Мать ее, доживши до глубокой старости, впала в безумие за несколько лет до своей смерти. Вера Александровна поставила себе долгом ухаживать за ней, не жалея собственных сил, и проводила часто ночи, сидя у ее кровати. Случалось, что бледный свет лампады, горящей перед образами, наводил тоску на безумную, которая начинала плакать и громко требовала дневного света. Тогда тревога подымалась по всему дому; Вера Александровна приказывала зажечь свечи и иллюминовала, как для праздника, комнату больной.

— Посмотрите, маменька, — говорила она ей: — посмотрите, как светло, — светлее дня.

Анна Ивановна успокаивалась и засыпала. Все ее прихоти, все ее капризы сделались законом в доме. Покорная дочь часто переносила от нее безропотно брань и оскорбительныя слова, не отступила ни минуты от своего дома, но приласкать ее не умела и не пролила горячей слезы, закрывая ей глаза.

Вскоре после матери она похоронила брата, но и его смерть не была для нее несчастьем. Оставшись единственной наследницей всего отцовского имения, она стала им управлять, увеличила свои доходы и купила не один еще дом в Москве. Но от света или, скорей, от составленного ею кружка знакомых она все-таки не отставала, ездила в театр, много читала и собрала довольно значительную библиотеку. О своем туалете она не заботилась и говорила всегда:

— Попа и в рогоже узнают. Я в своем ситцевом платье сяду рядом с щеголихами, которые носят атлас да бархат, и они же первые мне поклонятся, а не я им.

В большой свет она показалась последний раз по случаю коронации императора Павла, о котором отзывалась всегда с уважением.

— Своими хорошими качествами он обязан лишь себе, — говорила она: — а в его проступках другие отдадут отчет Богу.

Не знаю, по какому случаю она была с ним в переписке, но его письма были истреблены вместе с другими ее бумагами.

Незадолго до кончины Екатерины был объявлен рекрутский набор, и Павел, по своем воцарении, велел его отменить. Приказ явился в Москву и был сообщен в казенную палату в ту минуту, как рекруты были уже сданы. Около палаты толпились в слезах матери и жены, чтоб обнять в последний раз своих. По прочтении императорского указа громкое „ура" прогремело в народе. Принятые рекруты, с бритыми уже лбами, бросились к часовне Иверской Божьей Матери. Площадь закипела народом. Плакали, целовались, передавали друг другу радостное известие, и наконец благодарственный молебен раздался на площади. Вера Александровна, ехавши в эту минуту в город, приказала кучеру остановиться и была свидетельницей этой сцены, о которой часто вспоминала.

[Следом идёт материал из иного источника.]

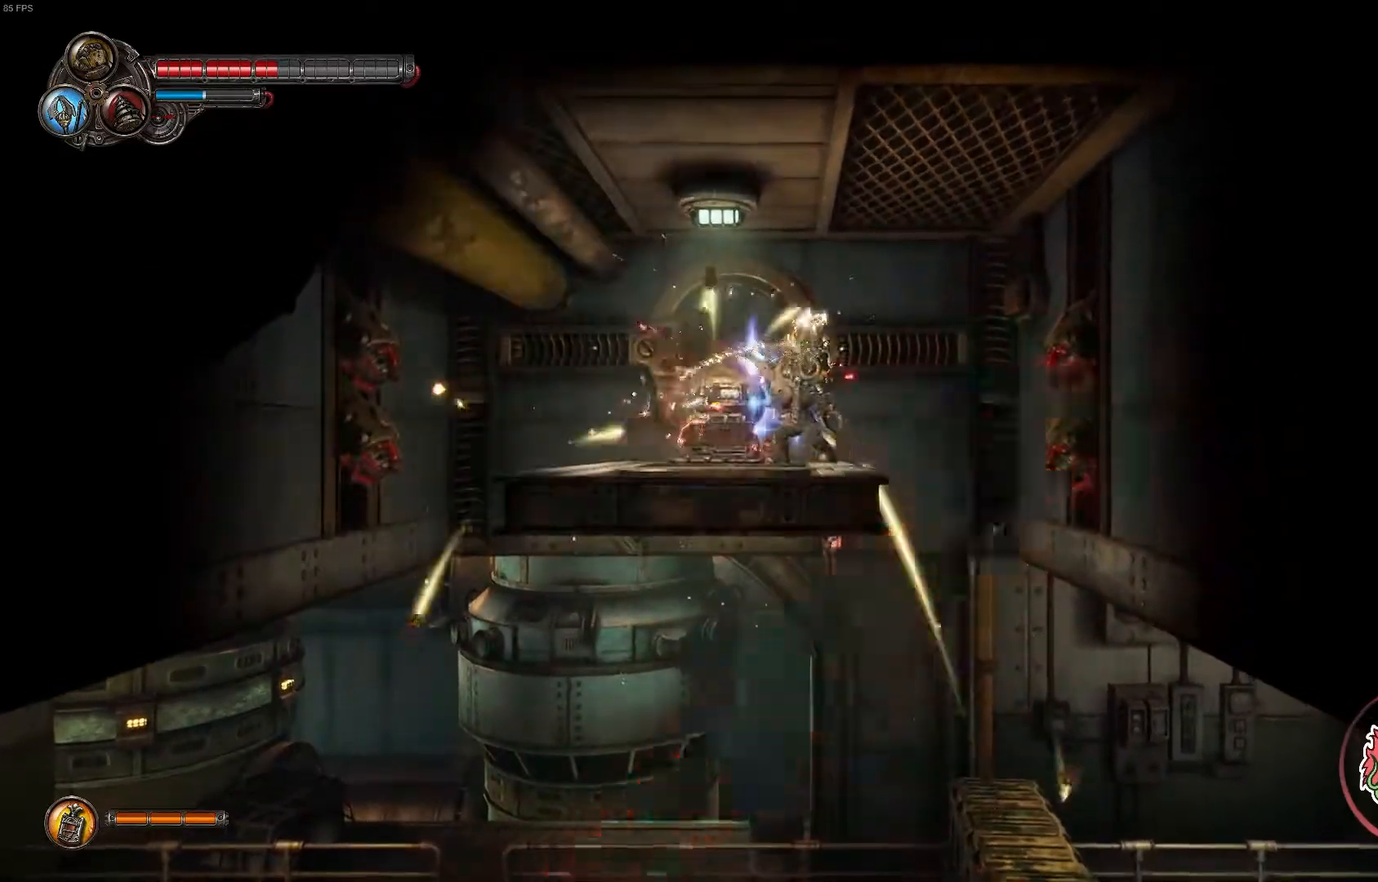
Gameplay with a controller (Xbox layout); each line is a JSON object with the inputs held at the frame after it (dt_ms = milliseconds from this image to that frame). "events" lists button and stick changes between this image and that frame as [ms after this image, input, new state], when the widget could be followed in between.
{"dt_ms": 1000, "buttons": ["X"], "left_stick": "center", "right_stick": "center"}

В первых годах нынешнего столетия она взяла на воспитание двух двоюродных племянниц и старалась дать им образование, которое редко встречалось и в мужчинах того времени. Девочки учились, между прочим, астрономии и греческому и латинскому языкам. В подробности их воспитания я не в праве входить, но могу только сказать, что все знавшие их не иначе о них говорят, как о святых женщинах. Одна вышла замуж, другая осталась при тетке, посвятила ей всю свою жизнь, ходила за ней день и ночь, когда Вера Александровна впала уже в детство; однако старуха и ее пережила.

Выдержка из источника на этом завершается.